Wells Fargo Credit Rating Cut by Fitch on Risk Controls, Profit

Wells Fargo & Co. had its credit rating cut by one level by Fitch Ratings on concerns about the bank’s governance and lower future earnings.

The lender’s long-term rating fell to A+ from AA- and the outlook is stable, Fitch said Tuesday in a statement. The bank subsidiary was also cut one grade to AA-, the ratings company said.

“We do not believe WFC’s earnings profile will continue to exceed peers to the same degree as in the past, and we acknowledge several notable missteps in the company’s risk controls that warrant the downgrade,” Fitch analysts wrote, referring to the bank by its stock ticker.

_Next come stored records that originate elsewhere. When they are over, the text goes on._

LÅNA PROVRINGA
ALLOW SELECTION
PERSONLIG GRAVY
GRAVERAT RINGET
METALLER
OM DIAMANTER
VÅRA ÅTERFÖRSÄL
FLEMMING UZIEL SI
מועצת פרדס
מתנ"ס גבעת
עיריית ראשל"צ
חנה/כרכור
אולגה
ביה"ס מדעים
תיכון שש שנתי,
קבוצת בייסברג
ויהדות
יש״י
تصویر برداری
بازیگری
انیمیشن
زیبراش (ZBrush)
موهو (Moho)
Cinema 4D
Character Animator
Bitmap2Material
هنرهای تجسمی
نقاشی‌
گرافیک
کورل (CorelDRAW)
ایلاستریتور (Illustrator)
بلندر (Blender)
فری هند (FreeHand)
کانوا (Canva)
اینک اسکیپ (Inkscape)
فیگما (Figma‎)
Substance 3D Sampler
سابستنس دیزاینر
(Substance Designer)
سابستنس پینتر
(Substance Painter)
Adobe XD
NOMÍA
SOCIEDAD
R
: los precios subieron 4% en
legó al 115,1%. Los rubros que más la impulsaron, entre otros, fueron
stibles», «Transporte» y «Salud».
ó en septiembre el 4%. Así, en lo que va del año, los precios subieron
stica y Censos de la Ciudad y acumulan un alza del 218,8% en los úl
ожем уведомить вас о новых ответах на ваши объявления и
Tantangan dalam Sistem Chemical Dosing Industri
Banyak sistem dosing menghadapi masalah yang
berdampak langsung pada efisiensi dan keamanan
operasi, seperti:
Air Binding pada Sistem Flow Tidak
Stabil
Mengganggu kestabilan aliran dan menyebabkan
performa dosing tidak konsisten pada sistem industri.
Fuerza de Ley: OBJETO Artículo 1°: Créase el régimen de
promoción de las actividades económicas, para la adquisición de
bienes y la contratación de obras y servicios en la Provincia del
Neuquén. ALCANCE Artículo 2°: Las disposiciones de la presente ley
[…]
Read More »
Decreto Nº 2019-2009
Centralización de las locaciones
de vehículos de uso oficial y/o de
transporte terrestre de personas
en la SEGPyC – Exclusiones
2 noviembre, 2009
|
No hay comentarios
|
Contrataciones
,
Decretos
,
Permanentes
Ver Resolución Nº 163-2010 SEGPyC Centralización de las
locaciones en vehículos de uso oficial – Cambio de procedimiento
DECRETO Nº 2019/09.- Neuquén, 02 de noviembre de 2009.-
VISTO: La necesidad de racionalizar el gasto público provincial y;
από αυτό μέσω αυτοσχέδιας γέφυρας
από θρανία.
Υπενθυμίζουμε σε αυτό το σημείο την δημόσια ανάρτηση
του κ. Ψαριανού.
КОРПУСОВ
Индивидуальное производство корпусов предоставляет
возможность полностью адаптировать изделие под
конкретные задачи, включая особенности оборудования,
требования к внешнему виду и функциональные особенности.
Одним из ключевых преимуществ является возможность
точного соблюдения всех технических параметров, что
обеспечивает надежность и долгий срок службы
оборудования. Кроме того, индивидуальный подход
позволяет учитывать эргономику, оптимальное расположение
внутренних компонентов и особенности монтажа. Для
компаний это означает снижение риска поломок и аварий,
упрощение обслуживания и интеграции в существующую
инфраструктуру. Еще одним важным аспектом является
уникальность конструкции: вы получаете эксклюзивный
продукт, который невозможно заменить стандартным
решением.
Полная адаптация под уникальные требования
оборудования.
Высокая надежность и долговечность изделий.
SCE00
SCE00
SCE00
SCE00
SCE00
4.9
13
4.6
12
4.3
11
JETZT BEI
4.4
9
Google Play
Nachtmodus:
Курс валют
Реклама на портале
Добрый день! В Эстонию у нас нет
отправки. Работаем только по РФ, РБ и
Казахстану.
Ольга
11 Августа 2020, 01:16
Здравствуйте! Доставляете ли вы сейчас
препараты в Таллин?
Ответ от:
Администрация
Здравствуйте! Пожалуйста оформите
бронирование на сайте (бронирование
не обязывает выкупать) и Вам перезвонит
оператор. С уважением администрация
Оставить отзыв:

Fitch said it was surprised by Wells Fargo’s admission of control weaknesses in areas beyond those it disclosed last year, such as its consumer auto-lending business. The ratings firm also said the lender’s earnings will be hit by new rules that require it to have more long-term debt and loan losses that will rise from “currently unsustainably low levels.”

Chief Executive Officer Tim Sloan testified in front of the Senate Banking Committee Tuesday, speaking about efforts the bank has taken since last year’s fake accounts scandal. Senator Elizabeth Warren, a Massachusetts Democrat, called for Sloan to be fired, while Sloan said he was committed to helping the lender regain public trust.